Goon (Review)

The NHL playoffs kick-off today, and so in the spirit of any sports fan, it seems only right that I review a hockey film this week. Considering that I am more than partial to the works of Jay Baruchel and Evan Goldberg, I decided to watch something written by the duo, the 2011 Michael Dowse-directed film Goon. And yes, before you say it, the sequel, Goon: Last of the Enforcers, only opened in theatres last month, so my timing might otherwise seem a little off. But it is something I will definitely get around to watching and reviewing given the chance, considering just how much I enjoyed this often funny, generally profane, but surprisingly touching first instalment.

Loosely based on true events, Goon tells the story of Doug Glatt (Seann William-Scott), a dim-witted but good-natured bouncer, who seeks a greater purpose in his life than just using his strength and fighting ability to deal with drunks. Doug is then offered to play for his local hockey team, after easily pulverising a player who tries to attack his foul-mouthed friend Pat (Jay Baruchel) while in the stands. As Doug hones his hockey abilities and proves his worth as an enforcer, he is eventually sent to the minor leagues to play for the Halifax Highlanders, in the hopes of helping their star player regain his confidence with Doug there to protect him.

Going by my description here, Goon sounds like another run-of-the-mill underdog story with elements of comedy thrown in for good measure. While I admit the story is somewhat predictable due to the type of story Baruchel and Goldberg are telling, their screenplay manages to transcend genre conventions with smart pacing, thoughtfully written characters, and the graceful juggling of several plot threads…even if they do milk the whole ‘Will they?/Won’t they?’ element between Doug and his love interest Eva (Alison Pill) a little too much.

Of course none of this would matter if the direction and performances didn’t do the impressive script any justice, but thankfully everyone involved pretty much knocks it out of the park (I know, it’s a baseball reference, but you get the picture!). Dowse’s excellent direction uses visual ques which offer greater insight into the film’s characters, especially Doug. It could be a very subtle moment, like when Doug quits his security job by slamming uniform on the bar, before immediately running his hands over the uniform to make sure it stays neatly folded. Or it could be an ongoing visual, like the depiction of Doug’s refusal to walk over the team crest on the dressing room floor; a habit his teammates later adopt. I love it when filmmakers use visuals like these to further express character, all without having uttered a word.

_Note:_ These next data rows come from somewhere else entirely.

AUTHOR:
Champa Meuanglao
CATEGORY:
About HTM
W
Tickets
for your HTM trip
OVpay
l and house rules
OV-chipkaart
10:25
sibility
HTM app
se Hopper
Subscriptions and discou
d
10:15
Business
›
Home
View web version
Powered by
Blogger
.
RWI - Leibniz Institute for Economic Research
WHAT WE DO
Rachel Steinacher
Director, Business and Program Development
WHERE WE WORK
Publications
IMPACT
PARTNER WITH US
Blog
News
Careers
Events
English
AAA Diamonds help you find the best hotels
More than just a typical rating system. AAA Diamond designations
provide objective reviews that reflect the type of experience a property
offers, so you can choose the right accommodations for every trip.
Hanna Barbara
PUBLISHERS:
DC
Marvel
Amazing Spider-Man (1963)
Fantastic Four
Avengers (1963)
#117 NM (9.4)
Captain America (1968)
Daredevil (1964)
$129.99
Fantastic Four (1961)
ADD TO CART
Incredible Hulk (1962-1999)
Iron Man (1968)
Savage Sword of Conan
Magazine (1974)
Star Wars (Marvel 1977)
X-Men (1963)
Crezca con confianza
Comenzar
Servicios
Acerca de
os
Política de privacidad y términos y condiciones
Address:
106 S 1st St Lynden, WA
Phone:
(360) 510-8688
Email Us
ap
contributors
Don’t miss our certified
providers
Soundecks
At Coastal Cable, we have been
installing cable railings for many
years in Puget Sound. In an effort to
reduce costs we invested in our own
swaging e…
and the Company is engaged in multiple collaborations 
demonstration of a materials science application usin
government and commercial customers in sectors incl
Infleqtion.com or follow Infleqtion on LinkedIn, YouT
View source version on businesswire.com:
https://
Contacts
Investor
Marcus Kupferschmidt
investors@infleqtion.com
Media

While the cast do great jobs in their respective roles, the film hinges on the performance of William-Scott, who thankfully delivers the most empathetic performance I have ever seen from the American Pie actor. While his character may not seem to require much depth on the surface, what cannot be overlooked is William-Scott’s ability to make Doug so pleasant and likeable; sometimes even when he’s beating the crap out of someone. But it is the moments where Doug expresses his own insecurities that William-Scott truly shines, moving me in ways I never expected.

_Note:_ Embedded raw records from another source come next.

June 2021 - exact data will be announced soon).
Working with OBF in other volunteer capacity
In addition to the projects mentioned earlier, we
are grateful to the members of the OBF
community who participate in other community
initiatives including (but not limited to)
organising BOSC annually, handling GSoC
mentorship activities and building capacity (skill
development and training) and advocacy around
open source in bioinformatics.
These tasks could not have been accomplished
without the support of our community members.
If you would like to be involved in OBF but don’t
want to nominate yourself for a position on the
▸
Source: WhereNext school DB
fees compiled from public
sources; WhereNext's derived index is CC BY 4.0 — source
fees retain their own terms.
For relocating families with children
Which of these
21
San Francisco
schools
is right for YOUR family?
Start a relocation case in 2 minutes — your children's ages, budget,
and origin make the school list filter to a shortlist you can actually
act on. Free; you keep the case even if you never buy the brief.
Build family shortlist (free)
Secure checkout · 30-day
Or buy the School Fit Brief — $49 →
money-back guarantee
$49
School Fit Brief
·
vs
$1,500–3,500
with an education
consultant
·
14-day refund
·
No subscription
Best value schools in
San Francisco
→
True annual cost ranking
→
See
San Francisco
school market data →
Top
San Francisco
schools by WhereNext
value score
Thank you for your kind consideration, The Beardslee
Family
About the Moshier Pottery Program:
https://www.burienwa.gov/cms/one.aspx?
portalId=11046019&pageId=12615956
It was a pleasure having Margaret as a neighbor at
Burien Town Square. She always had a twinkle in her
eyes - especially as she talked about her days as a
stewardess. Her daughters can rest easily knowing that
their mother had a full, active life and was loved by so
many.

So it is fair to say that I greatly enjoyed Goon. It may be fairly traditional as far as its story structure goes, but it far exceeds the sum of its own parts by virtue of all those involved, cast and crew alike. If you’re a hockey fan, this perfect way to get pumped in time for the playoffs, but I would also recommend it to anyone, sports fan or not, who enjoys a foul-mouthed, even theatrically violent comedy with a heart of gold.